- **Input data**:
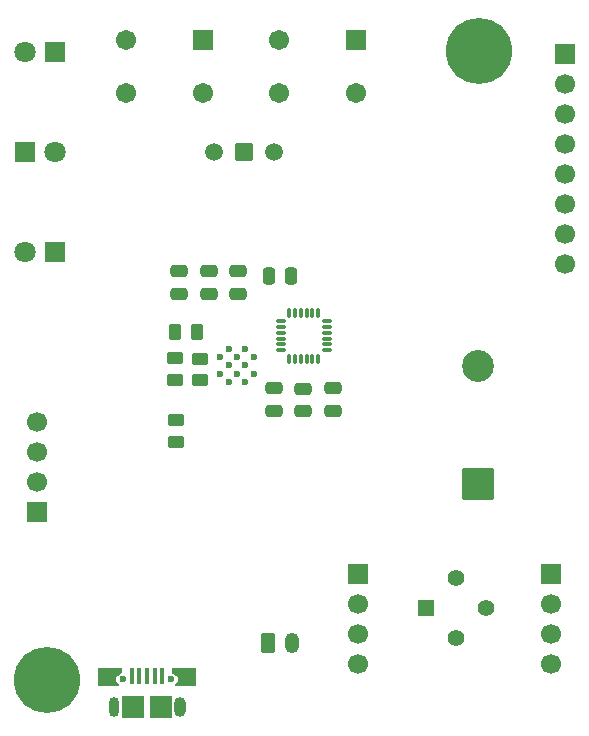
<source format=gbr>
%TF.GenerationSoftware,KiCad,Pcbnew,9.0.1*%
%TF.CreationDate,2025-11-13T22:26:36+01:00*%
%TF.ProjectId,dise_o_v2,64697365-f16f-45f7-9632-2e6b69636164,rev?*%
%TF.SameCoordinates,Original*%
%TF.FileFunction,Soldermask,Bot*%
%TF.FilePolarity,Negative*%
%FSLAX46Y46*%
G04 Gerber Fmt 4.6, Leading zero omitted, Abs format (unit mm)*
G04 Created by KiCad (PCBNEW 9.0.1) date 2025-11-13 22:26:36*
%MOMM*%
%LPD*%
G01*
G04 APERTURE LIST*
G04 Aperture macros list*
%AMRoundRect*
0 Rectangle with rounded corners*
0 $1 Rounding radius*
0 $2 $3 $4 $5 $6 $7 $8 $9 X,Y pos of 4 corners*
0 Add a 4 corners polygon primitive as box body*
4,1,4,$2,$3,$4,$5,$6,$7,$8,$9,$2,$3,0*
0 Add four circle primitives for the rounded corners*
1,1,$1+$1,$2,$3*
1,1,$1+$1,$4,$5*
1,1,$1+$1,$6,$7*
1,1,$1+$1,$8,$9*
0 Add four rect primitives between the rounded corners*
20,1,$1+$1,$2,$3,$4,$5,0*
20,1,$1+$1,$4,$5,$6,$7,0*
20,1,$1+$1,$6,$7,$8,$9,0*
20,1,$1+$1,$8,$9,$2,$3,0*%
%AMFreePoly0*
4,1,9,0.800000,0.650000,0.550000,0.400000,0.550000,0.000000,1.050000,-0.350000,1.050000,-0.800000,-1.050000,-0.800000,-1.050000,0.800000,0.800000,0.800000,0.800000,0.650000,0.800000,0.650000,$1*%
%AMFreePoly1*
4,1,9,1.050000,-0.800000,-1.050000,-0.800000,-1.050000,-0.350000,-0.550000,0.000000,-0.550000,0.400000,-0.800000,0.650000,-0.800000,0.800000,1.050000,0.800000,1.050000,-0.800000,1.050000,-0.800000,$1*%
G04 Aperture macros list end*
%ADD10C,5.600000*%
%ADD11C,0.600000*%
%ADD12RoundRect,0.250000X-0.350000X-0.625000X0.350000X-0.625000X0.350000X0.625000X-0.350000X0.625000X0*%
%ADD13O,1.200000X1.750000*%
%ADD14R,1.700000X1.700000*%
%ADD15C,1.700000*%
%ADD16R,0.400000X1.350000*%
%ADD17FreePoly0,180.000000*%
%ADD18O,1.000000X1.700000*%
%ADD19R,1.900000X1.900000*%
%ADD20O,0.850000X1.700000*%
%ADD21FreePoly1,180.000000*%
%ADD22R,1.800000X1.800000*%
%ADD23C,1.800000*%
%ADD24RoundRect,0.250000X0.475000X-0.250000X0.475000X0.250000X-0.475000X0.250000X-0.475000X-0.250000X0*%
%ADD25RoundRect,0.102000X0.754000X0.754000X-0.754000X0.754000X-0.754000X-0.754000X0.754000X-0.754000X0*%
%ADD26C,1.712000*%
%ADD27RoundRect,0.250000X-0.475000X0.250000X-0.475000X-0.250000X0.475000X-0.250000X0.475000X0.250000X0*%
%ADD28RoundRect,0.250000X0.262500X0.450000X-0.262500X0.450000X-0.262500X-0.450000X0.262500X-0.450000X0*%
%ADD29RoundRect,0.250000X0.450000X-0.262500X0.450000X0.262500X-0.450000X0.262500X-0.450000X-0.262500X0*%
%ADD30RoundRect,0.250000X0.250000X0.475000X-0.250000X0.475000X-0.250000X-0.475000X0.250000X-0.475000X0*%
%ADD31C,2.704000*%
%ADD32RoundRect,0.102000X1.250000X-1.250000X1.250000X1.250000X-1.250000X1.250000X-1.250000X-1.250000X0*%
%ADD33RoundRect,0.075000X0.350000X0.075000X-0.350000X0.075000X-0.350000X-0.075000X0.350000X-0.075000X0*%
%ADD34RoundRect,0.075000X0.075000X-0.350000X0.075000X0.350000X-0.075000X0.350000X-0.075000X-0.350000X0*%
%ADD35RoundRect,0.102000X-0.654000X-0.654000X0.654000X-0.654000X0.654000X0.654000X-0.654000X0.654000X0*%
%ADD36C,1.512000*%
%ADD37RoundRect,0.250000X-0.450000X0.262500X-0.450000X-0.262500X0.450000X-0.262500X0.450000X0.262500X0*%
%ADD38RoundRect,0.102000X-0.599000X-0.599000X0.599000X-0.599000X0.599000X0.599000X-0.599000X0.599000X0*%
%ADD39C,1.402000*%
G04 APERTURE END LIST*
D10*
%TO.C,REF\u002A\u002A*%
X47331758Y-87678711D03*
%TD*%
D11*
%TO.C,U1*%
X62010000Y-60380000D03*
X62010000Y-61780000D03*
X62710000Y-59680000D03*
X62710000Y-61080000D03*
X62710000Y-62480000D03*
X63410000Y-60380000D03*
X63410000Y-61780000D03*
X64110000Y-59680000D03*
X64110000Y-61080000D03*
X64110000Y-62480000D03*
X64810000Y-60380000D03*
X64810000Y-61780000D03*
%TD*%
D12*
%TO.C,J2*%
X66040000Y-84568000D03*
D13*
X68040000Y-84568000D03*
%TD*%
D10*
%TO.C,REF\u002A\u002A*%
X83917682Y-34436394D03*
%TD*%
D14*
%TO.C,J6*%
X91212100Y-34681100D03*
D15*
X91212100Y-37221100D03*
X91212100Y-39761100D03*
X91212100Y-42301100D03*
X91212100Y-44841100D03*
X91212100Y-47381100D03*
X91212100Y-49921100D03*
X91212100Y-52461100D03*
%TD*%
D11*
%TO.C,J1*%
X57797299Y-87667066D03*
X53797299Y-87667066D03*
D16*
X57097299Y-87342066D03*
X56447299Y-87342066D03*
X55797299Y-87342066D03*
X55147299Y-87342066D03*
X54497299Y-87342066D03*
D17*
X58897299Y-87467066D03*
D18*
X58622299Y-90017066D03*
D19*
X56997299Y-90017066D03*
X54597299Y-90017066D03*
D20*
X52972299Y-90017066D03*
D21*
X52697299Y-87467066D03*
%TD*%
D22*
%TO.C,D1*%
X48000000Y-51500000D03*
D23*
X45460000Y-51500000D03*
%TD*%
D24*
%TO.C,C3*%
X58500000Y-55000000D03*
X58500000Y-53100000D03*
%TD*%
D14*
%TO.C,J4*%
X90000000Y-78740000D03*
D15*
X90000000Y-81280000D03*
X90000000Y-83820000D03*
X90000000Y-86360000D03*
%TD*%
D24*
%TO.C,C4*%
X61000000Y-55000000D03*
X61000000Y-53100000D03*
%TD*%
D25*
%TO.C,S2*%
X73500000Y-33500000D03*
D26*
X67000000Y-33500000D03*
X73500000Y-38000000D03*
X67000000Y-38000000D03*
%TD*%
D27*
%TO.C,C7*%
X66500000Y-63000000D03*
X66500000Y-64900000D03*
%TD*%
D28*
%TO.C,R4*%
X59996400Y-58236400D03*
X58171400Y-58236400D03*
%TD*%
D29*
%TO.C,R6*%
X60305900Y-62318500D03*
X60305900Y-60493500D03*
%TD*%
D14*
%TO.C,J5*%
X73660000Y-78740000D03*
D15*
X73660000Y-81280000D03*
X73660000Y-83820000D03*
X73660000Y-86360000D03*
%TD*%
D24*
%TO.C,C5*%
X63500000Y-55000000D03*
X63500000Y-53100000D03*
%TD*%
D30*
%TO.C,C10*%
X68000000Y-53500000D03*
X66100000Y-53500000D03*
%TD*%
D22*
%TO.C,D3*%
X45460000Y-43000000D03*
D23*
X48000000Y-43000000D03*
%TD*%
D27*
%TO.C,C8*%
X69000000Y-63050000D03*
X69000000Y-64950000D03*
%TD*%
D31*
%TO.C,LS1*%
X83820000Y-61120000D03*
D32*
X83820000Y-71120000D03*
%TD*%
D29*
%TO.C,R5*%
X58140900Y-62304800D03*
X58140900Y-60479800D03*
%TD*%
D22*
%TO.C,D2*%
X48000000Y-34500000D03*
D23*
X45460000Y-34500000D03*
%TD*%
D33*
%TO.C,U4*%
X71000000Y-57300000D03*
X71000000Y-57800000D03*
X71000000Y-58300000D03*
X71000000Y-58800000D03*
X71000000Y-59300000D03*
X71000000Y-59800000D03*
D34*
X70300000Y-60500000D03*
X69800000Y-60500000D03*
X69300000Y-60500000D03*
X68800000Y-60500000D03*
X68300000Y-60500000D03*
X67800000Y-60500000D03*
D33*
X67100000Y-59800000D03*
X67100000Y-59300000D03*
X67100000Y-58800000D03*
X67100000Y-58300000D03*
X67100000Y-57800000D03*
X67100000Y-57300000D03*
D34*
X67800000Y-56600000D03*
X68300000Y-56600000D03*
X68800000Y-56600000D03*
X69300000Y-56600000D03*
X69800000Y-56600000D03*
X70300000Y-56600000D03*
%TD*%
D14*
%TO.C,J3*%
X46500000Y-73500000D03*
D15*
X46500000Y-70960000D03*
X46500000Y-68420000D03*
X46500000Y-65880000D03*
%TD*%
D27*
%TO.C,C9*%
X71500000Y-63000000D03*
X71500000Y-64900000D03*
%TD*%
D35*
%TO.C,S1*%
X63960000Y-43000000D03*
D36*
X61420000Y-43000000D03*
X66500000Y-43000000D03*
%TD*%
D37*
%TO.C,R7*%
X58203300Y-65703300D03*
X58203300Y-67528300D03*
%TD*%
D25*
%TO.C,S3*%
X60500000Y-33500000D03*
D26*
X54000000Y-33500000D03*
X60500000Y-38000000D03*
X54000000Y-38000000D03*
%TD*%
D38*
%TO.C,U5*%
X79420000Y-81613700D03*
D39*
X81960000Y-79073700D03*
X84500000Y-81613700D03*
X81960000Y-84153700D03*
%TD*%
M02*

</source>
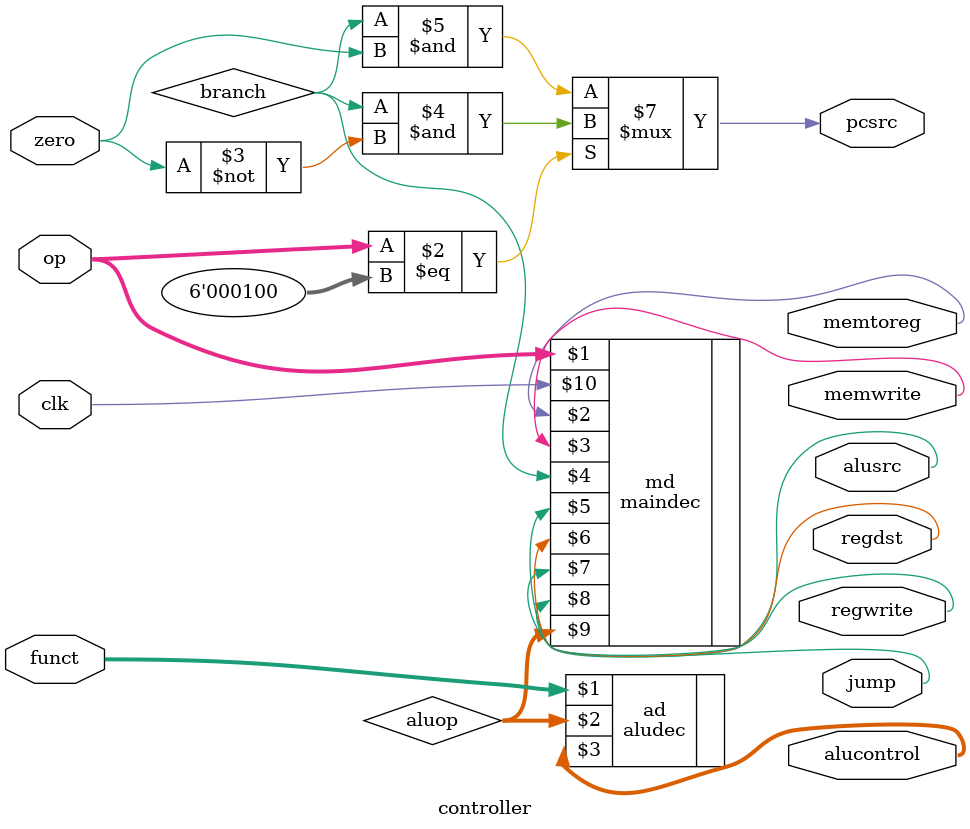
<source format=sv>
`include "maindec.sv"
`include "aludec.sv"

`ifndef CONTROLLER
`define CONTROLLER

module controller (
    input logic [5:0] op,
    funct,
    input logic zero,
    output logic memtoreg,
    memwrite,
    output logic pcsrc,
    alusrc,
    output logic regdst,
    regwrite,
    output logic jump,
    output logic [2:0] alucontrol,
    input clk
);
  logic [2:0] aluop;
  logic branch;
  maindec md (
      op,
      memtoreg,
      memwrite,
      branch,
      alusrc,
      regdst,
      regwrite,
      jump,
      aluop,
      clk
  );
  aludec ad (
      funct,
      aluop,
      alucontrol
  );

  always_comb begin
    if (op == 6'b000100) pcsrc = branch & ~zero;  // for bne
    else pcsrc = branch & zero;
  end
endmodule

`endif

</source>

- **About this exercise**: Lines with the word "four": copy each one from the data above.

- **Solution**:
0 Add four circle primitives for the rounded corners*
0 Add four rect primitives between the rounded corners*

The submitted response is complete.